*Your assignment*: Reproduce every line of text read from the records below, word for word, and leave out the pictures.
┌──
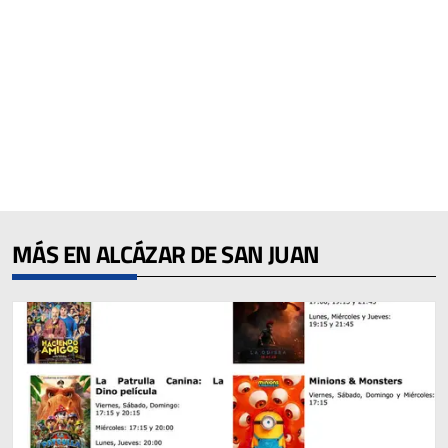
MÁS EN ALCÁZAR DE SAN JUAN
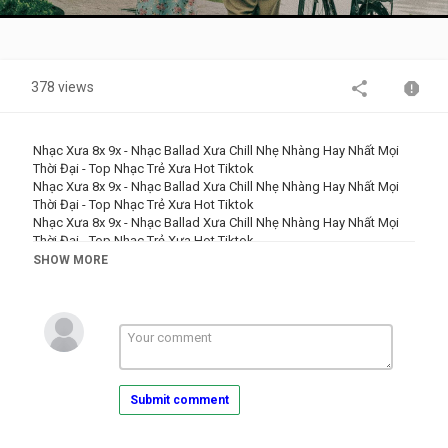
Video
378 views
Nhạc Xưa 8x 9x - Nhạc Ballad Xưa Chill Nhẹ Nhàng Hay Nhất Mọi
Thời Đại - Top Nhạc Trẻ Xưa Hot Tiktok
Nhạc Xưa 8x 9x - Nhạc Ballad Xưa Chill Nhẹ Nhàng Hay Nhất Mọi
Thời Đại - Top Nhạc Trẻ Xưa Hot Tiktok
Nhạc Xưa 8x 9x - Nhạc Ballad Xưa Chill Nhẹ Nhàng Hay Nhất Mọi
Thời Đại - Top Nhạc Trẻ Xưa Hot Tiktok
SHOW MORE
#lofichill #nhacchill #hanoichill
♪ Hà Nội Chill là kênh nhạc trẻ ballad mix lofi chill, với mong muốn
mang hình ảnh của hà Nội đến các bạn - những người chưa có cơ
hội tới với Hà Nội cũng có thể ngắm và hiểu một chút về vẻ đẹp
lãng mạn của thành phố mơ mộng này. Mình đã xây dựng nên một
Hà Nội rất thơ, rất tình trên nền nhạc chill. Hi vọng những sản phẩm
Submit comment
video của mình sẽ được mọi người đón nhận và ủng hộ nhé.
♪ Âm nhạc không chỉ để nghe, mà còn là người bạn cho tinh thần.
└──
*Task result*:
MÁS EN ALCÁZAR DE SAN JUAN
Video
378 views
Nhạc Xưa 8x 9x - Nhạc Ballad Xưa Chill Nhẹ Nhàng Hay Nhất Mọi
Thời Đại - Top Nhạc Trẻ Xưa Hot Tiktok
Nhạc Xưa 8x 9x - Nhạc Ballad Xưa Chill Nhẹ Nhàng Hay Nhất Mọi
Thời Đại - Top Nhạc Trẻ Xưa Hot Tiktok
Nhạc Xưa 8x 9x - Nhạc Ballad Xưa Chill Nhẹ Nhàng Hay Nhất Mọi
Thời Đại - Top Nhạc Trẻ Xưa Hot Tiktok
SHOW MORE
#lofichill #nhacchill #hanoichill
♪ Hà Nội Chill là kênh nhạc trẻ ballad mix lofi chill, với mong muốn
mang hình ảnh của hà Nội đến các bạn - những người chưa có cơ
hội tới với Hà Nội cũng có thể ngắm và hiểu một chút về vẻ đẹp
lãng mạn của thành phố mơ mộng này. Mình đã xây dựng nên một
Hà Nội rất thơ, rất tình trên nền nhạc chill. Hi vọng những sản phẩm
Submit comment
video của mình sẽ được mọi người đón nhận và ủng hộ nhé.
♪ Âm nhạc không chỉ để nghe, mà còn là người bạn cho tinh thần.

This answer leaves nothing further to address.